I would be riding the exhilarating 600-feet high zipline to marvel at the magnificence of the 7 waterfalls and the verdant canopy.
Then I would be going home to Leyte smitten by Lake Sebu not only by its beautiful sights but even more by its people and its culture.
Falls #3 “Hikong B’lebed” coil or zigzag falls as shot from the zipline
mesmerized by Hikong B’lebed (photo taken by standby photographers – you pay Php 100 for the soft copies)
Falls # 2 “Hikong Bente” or immeasurable falls as shot from the zipline. You can get to it by riding a habal-habal, taking the 700-step stairs, or riding the zipline.
1. From Gensan Airport, take the multicab. For Php 50, it’s the cheapest way you can get out of the airport. You can also opt for a taxi which has a flat rate of Php 300. Downtown Gensan will be reached in about 20-30 minutes.
2. Alight at the Bulaong Terminal where there are buses bound for Koronadal City, the administrative capital of South Cotabato. Koronadal is still more known to the locals with its old name Marbel, the buses you will likely find have Marbel labels. Fare for nonstop aircon bus is Php 85 and Php 65 for non-aircon. A bus leaves every 15 minutes. The ride is approximately 45 minutes to an hour. Try to choose a seat on the right side (the rows opposite the driver) as you will be able to view the majestic Mt. Matutum from a distance on a clear day.
3. The bus will stop at the Marbel Terminal. There you will find buses bound for Surallah. Fare is Php 24, the ride is around 30 minutes.
4. When you reach the Surallah Rotunda, your attention will be stolen by its cultural landmark, a massive sculpture masterpiece called “Strings of Life” and created by the acclaimed Mindanao artist Kublai Ponce Millan.
At the Surallah Integrated Terminal, take a jeep or a van bound for Lake Sebu. It would take you around 30-45 minutes to reach the poblacion. Fare is Php 35. Anticipate a winding and hilly ride with panoramic sceneries.
5. If you’re going to stay at Maria Todi’s homestay, tell the driver to stop you at the T’boli School. It’s located at Brgy. Lambanig, a few kilometers before you reach the poblacion. Maria’s homestay, located beside the T’boli school, sits on top of a hill overlooking the lake.
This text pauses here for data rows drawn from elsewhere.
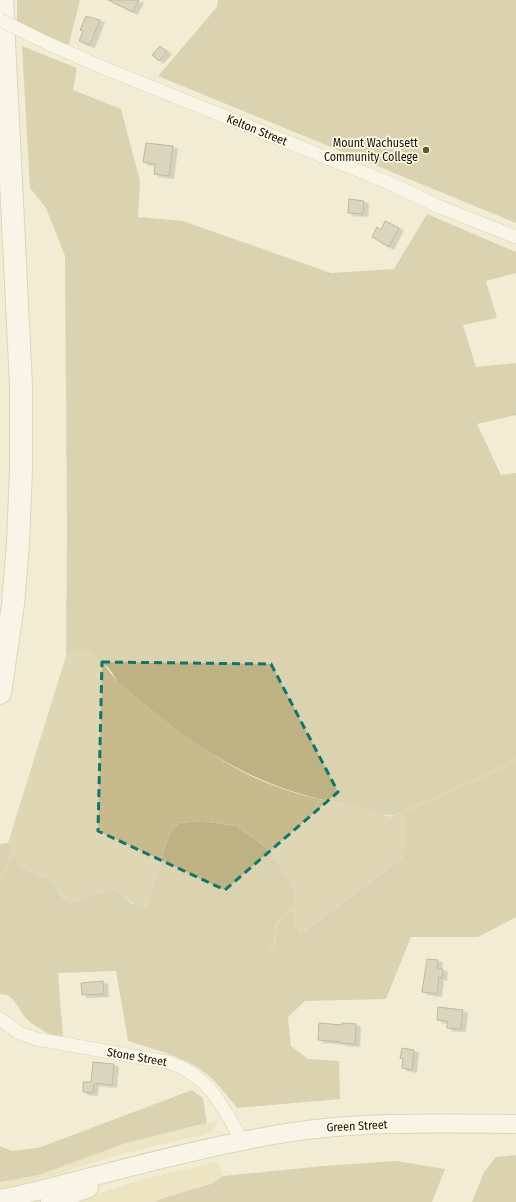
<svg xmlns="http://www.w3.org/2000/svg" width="516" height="1202" viewBox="0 0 516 1202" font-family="'Fira Sans Condensed',sans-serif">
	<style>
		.green { fill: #e7daad }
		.forest { fill: #beb183 }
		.water { fill: #c7ba8c }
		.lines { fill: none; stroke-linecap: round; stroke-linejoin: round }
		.stream { stroke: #c7ba8c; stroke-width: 3.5 }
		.building { fill: #c0b9a2; stroke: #807a64; filter: url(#shadow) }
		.street-casing { stroke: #beb8a0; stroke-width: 14 }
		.secondary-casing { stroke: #beb8a0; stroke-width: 20 }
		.highway-casing { stroke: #beb8a0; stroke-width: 24 }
		.street { stroke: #fff; stroke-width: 13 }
		.secondary { stroke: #fff; stroke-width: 18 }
		.highway { stroke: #fff; stroke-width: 22 }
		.street-bridge-casing { stroke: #beb8a0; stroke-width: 14; stroke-linecap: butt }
		.street-bridge { stroke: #fff; stroke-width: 13 }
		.marked { fill: none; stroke: #0f766e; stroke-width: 3; stroke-dasharray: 8 5; stroke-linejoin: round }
		.poi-dot { fill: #645623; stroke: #fffae6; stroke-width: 1.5 }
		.labels { text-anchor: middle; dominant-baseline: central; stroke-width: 3.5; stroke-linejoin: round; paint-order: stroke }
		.street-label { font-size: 12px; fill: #15130a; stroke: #fffae6 }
		.poi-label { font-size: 12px; fill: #15130a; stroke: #fffae6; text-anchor: end }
	</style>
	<defs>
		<filter id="shadow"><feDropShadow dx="4.5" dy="2.5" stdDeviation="0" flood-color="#0004"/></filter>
	</defs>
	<rect width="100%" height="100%" fill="#f3ecd4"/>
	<path class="green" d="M218,1121L212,1132L205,1135L163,1144L108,1158L55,1175L0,1190V1182L39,1175L126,1143Z
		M217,1162L223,1176L211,1184L170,1196L153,1202H71L147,1178Z"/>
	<path class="forest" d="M17,0H80L67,52L17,28Z
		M218,0H516V223L158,76L217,7Z
		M22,46L77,68L73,90L121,109L140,181L138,217L183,221L331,273L394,269L427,214L516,252V273L486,281L497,318L463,325L476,367L516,363V415L477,424L501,475L516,473V917L478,937H411L386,999L305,1001L288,1017L291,1046L308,1059L339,1061L340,1099L237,1108C228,1097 218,1084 207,1074C184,1056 155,1050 128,1041L116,971L58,973L63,1039C50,1035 39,1029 29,1021C19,1013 15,993 0,994V844L8,843L20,867C30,871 46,876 53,883C60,891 60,898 70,903L111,889C120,891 125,897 132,904H148L170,832L179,823L202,821L236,826L266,847L292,884L295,897L293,911L299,933L304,932L402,859L398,814C388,819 372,809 360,807C340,803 320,800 301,794C256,781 215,758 177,730C158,715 138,700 120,684C114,679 112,669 105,665C95,659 83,655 72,650L66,656L67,531L65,256L46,208L30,188Z
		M192,1090L203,1098L207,1123L126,1143L39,1175L0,1182V1146L12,1151L38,1148Z
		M516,1155V1202H472L484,1172L496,1157Z
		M396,1161L445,1169L432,1202H153L170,1196L211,1184L223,1176L323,1166Z"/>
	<path class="water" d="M81,648C103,657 104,666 118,682C122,686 128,690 132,694C167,722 203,751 243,772C276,789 314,800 350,805C360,806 370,808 379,812C384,814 388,818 393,816C396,815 399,813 401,812L406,815L405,853L402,859L304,932L299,933L294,925L293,911L295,897L292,884L266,847L236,826L202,821L179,823L170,832L148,905L145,908L141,910C131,903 123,892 111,889L70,903C59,897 60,889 52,882C43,875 31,871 20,867L8,843L66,656L72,650Z"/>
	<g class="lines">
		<path class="stream" d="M399,814L506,766L516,760
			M0,879L14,851
			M270,952L274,945L276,925L296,905"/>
	</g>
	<path class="building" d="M108,0H139L133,12Z
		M86,16L100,20L90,45L79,41L83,31L80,30Z
		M160,46L167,52L159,61L152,55Z
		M146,143L173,146L169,176L154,174L155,164L143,162Z
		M349,199L364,201L363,214L348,213Z
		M385,221L399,228L389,247L372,237L377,227L381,230Z
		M427,959L438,960L437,968L443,969L442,978L439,977L437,994L422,992Z
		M103,981L104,994L82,995L81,983Z
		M438,1007L463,1010L461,1029L447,1028V1021L437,1020Z
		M319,1023L342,1025V1023L356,1024L355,1044L341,1043L342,1042L318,1040Z
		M402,1048L414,1050L412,1070L402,1068L403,1059L400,1058Z
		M93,1062L114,1064L112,1085L94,1083L93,1093L83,1092V1082H91Z"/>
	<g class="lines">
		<g class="street-casing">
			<path id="street" d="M49,44L109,70L387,182L440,207L516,237
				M0,1019L19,1033L37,1039L167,1062C208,1074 223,1106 242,1141"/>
		</g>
		<g class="secondary-casing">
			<path id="secondary" d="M0,1199C35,1193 69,1182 103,1174C160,1159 217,1145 274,1135C354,1121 435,1123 516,1124
				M50,1202L89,1188"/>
		</g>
		<g class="highway-casing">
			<path id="highway" d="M0,693L13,604L18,543L21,470V385L2,0"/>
		</g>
		<use href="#street" class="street"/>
		<use href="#secondary" class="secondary"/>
		<use href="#highway" class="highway"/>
		<g class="street-bridge-casing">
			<path id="street-bridge" d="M0,20L49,44"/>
		</g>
		<use href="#street-bridge" class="street-bridge"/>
	</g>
	<path d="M0 0H516V1202H0ZM102,662L271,664L338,792L225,890L98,831Z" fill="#f3ecd4" fill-opacity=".55" fill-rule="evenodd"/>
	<path class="marked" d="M102,662L271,664L338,792L225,890L98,831Z"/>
	<circle class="poi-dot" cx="426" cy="150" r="4"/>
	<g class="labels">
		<g class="street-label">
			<text transform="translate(257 130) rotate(22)">Kelton Street</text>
			<text transform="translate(137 1057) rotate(10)">Stone Street</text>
			<text transform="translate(357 1126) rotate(-3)">Green Street</text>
		</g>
		<g class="poi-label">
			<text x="418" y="143">Mount Wachusett<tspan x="418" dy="14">Community College</tspan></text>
		</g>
	</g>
</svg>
I wasn’t able to stay at the tribal hut since it was still under construction. Maria Todi booked me at a nearby lodge called Greenbox which charges Php 500 per night (hearty) tilapia breakfast included.
As of this moment, the homestay can already accommodate guests. You may contact her at +639066345367.
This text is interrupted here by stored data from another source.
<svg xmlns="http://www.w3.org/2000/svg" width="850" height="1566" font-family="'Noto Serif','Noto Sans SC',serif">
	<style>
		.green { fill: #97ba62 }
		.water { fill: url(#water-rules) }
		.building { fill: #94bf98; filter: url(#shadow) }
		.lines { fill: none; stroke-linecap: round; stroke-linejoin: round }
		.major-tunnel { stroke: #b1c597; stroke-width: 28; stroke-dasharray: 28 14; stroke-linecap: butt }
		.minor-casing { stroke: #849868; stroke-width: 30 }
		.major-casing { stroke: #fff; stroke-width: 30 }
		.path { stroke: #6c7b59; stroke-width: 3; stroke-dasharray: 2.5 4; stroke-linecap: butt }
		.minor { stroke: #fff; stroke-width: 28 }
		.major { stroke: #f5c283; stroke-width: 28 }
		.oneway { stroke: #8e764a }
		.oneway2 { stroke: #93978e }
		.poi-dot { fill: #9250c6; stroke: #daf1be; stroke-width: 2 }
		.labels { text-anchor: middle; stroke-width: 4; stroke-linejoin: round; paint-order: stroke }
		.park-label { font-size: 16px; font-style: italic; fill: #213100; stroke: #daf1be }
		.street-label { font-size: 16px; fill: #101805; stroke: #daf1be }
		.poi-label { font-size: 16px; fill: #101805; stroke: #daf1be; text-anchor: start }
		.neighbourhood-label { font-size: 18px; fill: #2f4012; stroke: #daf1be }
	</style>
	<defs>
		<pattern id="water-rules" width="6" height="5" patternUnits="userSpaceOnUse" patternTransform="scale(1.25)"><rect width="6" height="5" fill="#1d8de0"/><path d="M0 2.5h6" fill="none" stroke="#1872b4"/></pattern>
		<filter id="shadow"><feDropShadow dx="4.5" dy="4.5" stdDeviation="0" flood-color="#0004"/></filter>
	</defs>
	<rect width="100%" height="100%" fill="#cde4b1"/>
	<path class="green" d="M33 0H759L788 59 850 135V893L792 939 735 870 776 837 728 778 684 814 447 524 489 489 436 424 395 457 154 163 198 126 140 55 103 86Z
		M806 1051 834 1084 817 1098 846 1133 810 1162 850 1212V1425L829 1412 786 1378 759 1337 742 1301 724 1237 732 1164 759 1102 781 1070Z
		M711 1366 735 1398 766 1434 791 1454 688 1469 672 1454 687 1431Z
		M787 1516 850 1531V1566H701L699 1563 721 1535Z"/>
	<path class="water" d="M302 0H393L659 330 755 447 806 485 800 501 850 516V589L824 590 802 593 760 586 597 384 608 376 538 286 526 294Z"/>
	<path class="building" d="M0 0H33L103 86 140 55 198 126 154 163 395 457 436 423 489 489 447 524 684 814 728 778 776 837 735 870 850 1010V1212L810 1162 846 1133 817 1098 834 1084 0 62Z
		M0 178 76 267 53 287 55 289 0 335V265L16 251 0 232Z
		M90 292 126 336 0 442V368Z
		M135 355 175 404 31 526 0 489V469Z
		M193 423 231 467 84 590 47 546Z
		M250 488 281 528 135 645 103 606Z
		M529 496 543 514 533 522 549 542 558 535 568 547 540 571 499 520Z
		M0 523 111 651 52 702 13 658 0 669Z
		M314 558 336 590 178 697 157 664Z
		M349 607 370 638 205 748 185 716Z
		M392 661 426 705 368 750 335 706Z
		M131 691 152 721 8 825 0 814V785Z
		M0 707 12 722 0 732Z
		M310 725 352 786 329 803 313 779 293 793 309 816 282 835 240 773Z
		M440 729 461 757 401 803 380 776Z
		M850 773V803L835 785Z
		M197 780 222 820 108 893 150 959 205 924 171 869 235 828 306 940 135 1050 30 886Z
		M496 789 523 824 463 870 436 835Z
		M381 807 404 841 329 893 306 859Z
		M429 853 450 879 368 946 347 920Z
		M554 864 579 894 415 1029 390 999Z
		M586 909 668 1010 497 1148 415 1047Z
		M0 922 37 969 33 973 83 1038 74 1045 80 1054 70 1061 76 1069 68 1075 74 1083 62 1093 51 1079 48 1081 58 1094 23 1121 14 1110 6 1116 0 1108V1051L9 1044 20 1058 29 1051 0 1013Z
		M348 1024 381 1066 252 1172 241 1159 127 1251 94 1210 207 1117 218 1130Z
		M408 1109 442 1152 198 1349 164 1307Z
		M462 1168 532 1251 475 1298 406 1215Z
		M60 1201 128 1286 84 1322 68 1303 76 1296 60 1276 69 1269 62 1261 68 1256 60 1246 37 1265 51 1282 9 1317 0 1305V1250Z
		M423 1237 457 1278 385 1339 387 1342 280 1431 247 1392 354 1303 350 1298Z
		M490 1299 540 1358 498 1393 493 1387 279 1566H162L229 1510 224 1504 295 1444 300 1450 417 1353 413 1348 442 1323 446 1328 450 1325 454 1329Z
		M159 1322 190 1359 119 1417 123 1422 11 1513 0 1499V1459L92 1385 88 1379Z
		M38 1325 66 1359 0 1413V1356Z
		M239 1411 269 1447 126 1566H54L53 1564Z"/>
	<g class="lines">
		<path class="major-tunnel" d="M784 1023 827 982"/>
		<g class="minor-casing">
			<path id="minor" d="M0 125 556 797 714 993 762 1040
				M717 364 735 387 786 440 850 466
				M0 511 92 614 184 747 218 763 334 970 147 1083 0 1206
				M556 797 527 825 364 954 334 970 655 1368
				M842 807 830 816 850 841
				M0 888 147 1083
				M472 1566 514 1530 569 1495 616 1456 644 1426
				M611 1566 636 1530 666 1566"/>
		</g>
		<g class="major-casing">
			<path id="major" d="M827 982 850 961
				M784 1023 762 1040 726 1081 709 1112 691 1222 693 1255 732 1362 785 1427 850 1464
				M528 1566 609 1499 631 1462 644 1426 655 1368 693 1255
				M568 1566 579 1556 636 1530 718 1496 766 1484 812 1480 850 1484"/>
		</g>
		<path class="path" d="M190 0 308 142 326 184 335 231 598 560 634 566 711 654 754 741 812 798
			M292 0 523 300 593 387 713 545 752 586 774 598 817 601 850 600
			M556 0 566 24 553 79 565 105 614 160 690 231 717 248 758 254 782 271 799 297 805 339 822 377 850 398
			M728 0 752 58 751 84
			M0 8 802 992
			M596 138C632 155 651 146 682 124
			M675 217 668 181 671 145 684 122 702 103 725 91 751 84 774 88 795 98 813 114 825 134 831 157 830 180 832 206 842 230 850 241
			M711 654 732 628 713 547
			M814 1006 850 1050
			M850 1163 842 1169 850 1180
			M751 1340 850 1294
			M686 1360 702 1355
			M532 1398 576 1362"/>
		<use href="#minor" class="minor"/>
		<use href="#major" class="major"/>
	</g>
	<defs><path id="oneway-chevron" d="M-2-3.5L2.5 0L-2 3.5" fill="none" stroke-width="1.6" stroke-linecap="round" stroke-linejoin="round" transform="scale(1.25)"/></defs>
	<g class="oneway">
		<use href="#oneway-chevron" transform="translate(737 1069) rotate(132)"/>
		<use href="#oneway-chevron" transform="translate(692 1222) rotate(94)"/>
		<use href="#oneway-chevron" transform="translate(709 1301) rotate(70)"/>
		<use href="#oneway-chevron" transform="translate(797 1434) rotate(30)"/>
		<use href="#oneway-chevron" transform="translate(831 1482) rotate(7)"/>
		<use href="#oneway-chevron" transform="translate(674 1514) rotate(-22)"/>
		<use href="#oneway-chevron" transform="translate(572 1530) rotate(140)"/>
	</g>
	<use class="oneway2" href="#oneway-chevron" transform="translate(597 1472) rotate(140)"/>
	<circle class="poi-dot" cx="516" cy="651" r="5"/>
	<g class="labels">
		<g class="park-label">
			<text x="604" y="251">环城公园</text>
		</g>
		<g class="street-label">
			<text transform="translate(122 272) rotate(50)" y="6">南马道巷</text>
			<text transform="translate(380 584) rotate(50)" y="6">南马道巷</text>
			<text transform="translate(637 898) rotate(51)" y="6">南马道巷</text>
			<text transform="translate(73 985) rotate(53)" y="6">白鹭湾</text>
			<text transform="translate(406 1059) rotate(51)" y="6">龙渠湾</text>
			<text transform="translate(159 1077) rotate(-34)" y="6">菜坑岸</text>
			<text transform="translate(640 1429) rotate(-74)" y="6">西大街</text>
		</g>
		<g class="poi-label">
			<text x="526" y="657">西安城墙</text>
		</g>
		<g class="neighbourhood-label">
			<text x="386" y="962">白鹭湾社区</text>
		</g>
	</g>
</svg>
Habal-habal/single motorcyles would be the means of getting around the town. They charge from Php 10- Php 20.
Zipline rate is Php 250 on weekdays and Php 300 on weekends .
with T’boli kids, Ria, Potpot, Andi, & Dogdog when I went there again last October 29
newly reconstructed – when I went back there after a week
*My 2-day stay at Lake Sebu, South Cotabato was a part of my 4-day solo backpacking trip to South Cotabato and Sarangani Province last October 19-22, 2012.